Department of Life Science Informatics, B-IT, Rheinische Friedrich-Wilhelms-Universität, Dahlmannstrasse 2, D-53113 Bonn, Germany.
J Chem Inf Model. 2010 Nov 22;50(11):1935-40. doi: 10.1021/ci100319n. Epub 2010 Oct 20.
The identification of molecular descriptors that contain compound class-specific information is of high relevance in chemoinformatics.

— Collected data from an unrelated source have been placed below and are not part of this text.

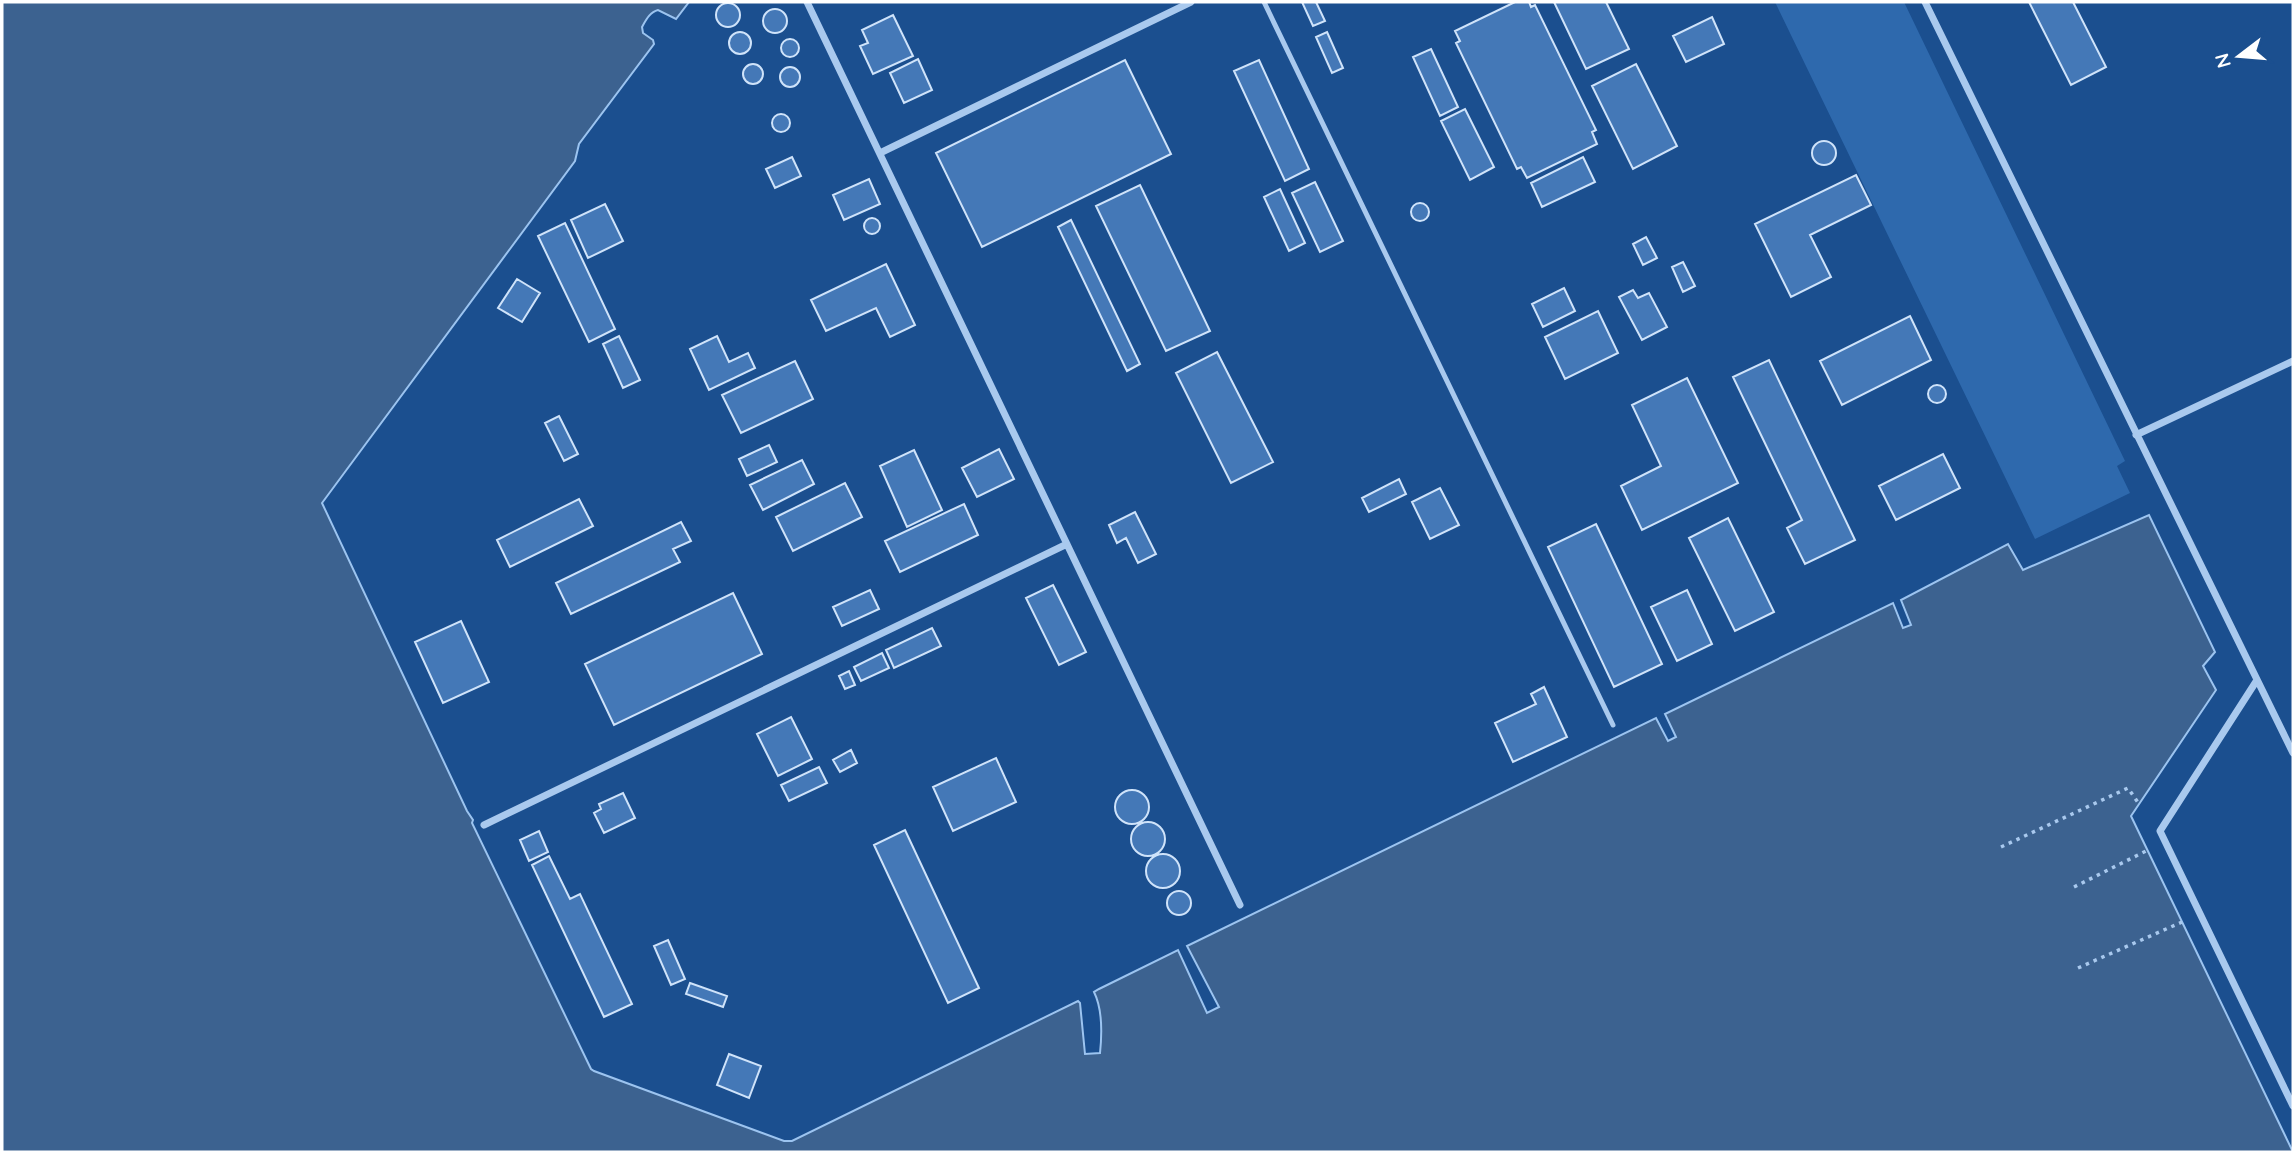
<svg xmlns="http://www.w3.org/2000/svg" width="2295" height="1154" font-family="Quicksand,sans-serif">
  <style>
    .green { fill: #2e69ad }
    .water { fill: #3c6290; stroke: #9cc4f0; stroke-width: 2 }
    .building { fill: #4478b7; stroke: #cfe3fa; stroke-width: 2 }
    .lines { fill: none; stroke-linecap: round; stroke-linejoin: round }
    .path { stroke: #a9c9ee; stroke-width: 3.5; stroke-dasharray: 3.5 5; stroke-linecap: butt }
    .lane { stroke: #a9c9ee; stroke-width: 5 }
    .street { stroke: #a9c9ee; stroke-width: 7 }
  </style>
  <rect width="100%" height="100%" fill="#1b4f8f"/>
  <path class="green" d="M1775 2H1904L2125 461 2117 466 2130 493 2035 539Z"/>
  <path class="water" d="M2 2H689L676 19 658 10C650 12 646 20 642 27L643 33 653 40 654 44 579 144 575 161 322 503 467 811 473 820 472 823 591 1069 594 1071 784 1141H792L1078 1001 1080 1003 1085 1054 1100 1053C1102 1034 1103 1010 1094 992L1099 989 1178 950 1207 1013 1219 1007 1187 946 1656 718 1668 741 1676 737 1665 714 1893 603 1903 628 1911 625 1901 600 2008 544 2023 570 2149 515 2215 652 2203 666 2216 690 2131 816 2293 1152H2Z"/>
  <path class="building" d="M1302 2H1316L1325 21 1313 26Z
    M1515 2H1529L1531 7 1535 5 1596 130 1592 132 1597 144 1527 178 1521 167 1517 169 1456 43 1460 41 1455 31Z
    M1554 2H1606L1629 49 1586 69Z
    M2029 2H2073L2106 67 2071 85Z
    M716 15a12 12 0 1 1 24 0a12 12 0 1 1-24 0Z
    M763 21a12 12 0 1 1 24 0a12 12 0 1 1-24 0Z
    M893 15 913 56 873 74 860 46 868 43 862 30Z
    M1712 17 1724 44 1686 62 1673 36Z
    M729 43a11 11 0 1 1 22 0a11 11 0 1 1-22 0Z
    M1327 32 1343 68 1332 73 1316 37Z
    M781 48a9 9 0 1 1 18 0a9 9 0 1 1-18 0Z
    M1431 49 1458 107 1440 116 1413 57Z
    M918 59 932 90 904 103 890 73Z
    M1125 60 1171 154 982 247 936 153Z
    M1259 60 1309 169 1285 181 1234 71Z
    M743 74a10 10 0 1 1 20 0a10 10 0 1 1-20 0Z
    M1636 64 1677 146 1633 169 1592 86Z
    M780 77a10 10 0 1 1 20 0a10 10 0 1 1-20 0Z
    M1465 109 1494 167 1470 180 1441 121Z
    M772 123a9 9 0 1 1 18 0a9 9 0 1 1-18 0Z
    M1812 153a12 12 0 1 1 24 0a12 12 0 1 1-24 0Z
    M792 157 801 176 775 188 766 169Z
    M1583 157 1595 182 1542 207 1531 183Z
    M1856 175 1871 205 1810 235 1831 277 1791 297 1755 224Z
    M869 179 880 204 844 220 833 195Z
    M1315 182 1343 241 1320 252 1292 193Z
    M1140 185 1210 331 1166 351 1096 206Z
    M1280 189 1305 243 1289 251 1264 197Z
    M1411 212a9 9 0 1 1 18 0a9 9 0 1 1-18 0Z
    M605 204 623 241 588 258 571 220Z
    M864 226a8 8 0 1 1 16 0a8 8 0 1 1-16 0Z
    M1071 220 1140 364 1127 371 1058 227Z
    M565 223 615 329 589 342 538 236Z
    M1646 237 1657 258 1643 265 1633 244Z
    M1683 262 1695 286 1683 292 1672 267Z
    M886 264 915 325 890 337 876 308 826 331 811 300Z
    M517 279 540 293 522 322 498 308Z
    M1564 288 1575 311 1543 327 1532 304Z
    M1633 290 1638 298 1649 293 1667 327 1642 340 1619 297Z
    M1598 311 1618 353 1565 379 1545 337Z
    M1910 316 1931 360 1842 405 1820 361Z
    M619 336 640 380 623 388 603 344Z
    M717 336 729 362 748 353 755 368 709 390 690 349Z
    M1217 352 1273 462 1231 483 1176 373Z
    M1769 360 1855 540 1805 564 1787 528 1802 520 1733 377Z
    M795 361 813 399 741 433 722 395Z
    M1687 378 1738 483 1642 530 1621 486 1661 466 1632 405Z
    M1928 394a9 9 0 1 1 18 0a9 9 0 1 1-18 0Z
    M559 416 578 454 564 461 545 423Z
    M769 445 777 462 747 476 739 459Z
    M999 449 1014 479 977 497 962 468Z
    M914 450 942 510 907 527 880 466Z
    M1943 454 1960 488 1896 520 1879 486Z
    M802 460 814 484 763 510 750 485Z
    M1399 479 1406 494 1369 512 1362 498Z
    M845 483 862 517 793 551 776 517Z
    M1440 488 1459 525 1430 539 1412 502Z
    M579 499 593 526 510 567 497 540Z
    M964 504 978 535 900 572 885 541Z
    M1135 512 1156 554 1138 563 1126 538 1117 543 1109 525Z
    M1728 518 1774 612 1735 631 1689 538Z
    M681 522 691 541 673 549 680 562 571 614 556 583Z
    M1596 524 1662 664 1614 687 1548 547Z
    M1053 585 1086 652 1059 665 1026 598Z
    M870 590 879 609 842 626 833 607Z
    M1687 590 1712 644 1677 661 1651 607Z
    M733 593 762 654 614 725 585 664Z
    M461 621 489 682 443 703 415 642Z
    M932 628 941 646 894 668 886 650Z
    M882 653 889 668 861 681 854 667Z
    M849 671 855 685 845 689 839 676Z
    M1544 687 1567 737 1513 762 1495 723 1536 704 1531 694Z
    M791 717 812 759 778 776 757 734Z
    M851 750 857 763 840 772 833 760Z
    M996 758 1016 802 953 831 933 787Z
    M819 767 827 783 789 801 781 785Z
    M1115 807a17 17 0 1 1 34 0a17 17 0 1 1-34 0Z
    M623 793 635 818 604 833 594 813 601 809 599 804Z
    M1131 839a17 17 0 1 1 34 0a17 17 0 1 1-34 0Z
    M905 830 979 988 948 1003 874 845Z
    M539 831 548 852 529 861 520 840Z
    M1146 871a17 17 0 1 1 34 0a17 17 0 1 1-34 0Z
    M549 856 570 899 580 894 632 1004 604 1017 532 865Z
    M1167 903a12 12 0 1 1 24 0a12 12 0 1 1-24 0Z
    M668 940 685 979 671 985 654 946Z
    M690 983 727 996 723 1007 686 994Z
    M729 1054 761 1066 749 1098 717 1085Z"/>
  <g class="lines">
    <path class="path" d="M2001 847 2128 788 2139 804
      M2074 887 2148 850
      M2078 968 2182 922"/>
    <path class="lane" d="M1264 2 1613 725"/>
    <path class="street" d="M807 2 1240 905
      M1925 2 2293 753
      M880 153 1191 2
      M2136 435 2293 361
      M2257 680 2160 831 2293 1106
      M484 825 1067 544"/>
  </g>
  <rect width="2295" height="1154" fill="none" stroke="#ffffff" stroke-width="7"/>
  <g transform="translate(2239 56) rotate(254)" stroke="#1b4f8f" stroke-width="5" paint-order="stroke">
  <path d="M0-5L12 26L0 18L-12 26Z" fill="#ffffff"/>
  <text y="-10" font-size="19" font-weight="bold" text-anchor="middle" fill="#ffffff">N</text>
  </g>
</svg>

A generally applicable way to identify such descriptors is to determine and compare their information content in a given compound activity class and in large databases where the vast majority of compounds do not have the desired activity. For this purpose, the Shannon entropy concept from information theory can in principle be employed. However, previous adaptations of this concept for descriptor profiling are insufficient to select discriminatory descriptors for data sets that dramatically differ in size. Therefore, we introduce a methodology to reliably select such descriptors by transforming the previously introduced differential Shannon entropy formalism into mutual information analysis, another concept from information theory. The newly introduced approach is evaluated by descriptor ranking and correlation analysis on 168 compound activity classes.
在化学生信中,识别包含化合物类别特定信息的分子描述符具有重要意义。一种普遍适用的识别此类描述符的方法是确定并比较它们在给定化合物活性类别和大多数化合物不具有所需活性的大型数据库中的信息含量。为此,可以从信息论中使用香农熵的概念。然而,该概念之前的适应性对于描述符分析来说,不足以选择用于大小差异很大的数据的区分描述符。因此,我们引入了一种方法,通过将先前引入的差分香农熵形式转化为信息论中的另一个概念互信息分析,来可靠地选择这些描述符。新引入的方法通过对 168 个化合物活性类别进行描述符排序和相关性分析进行评估。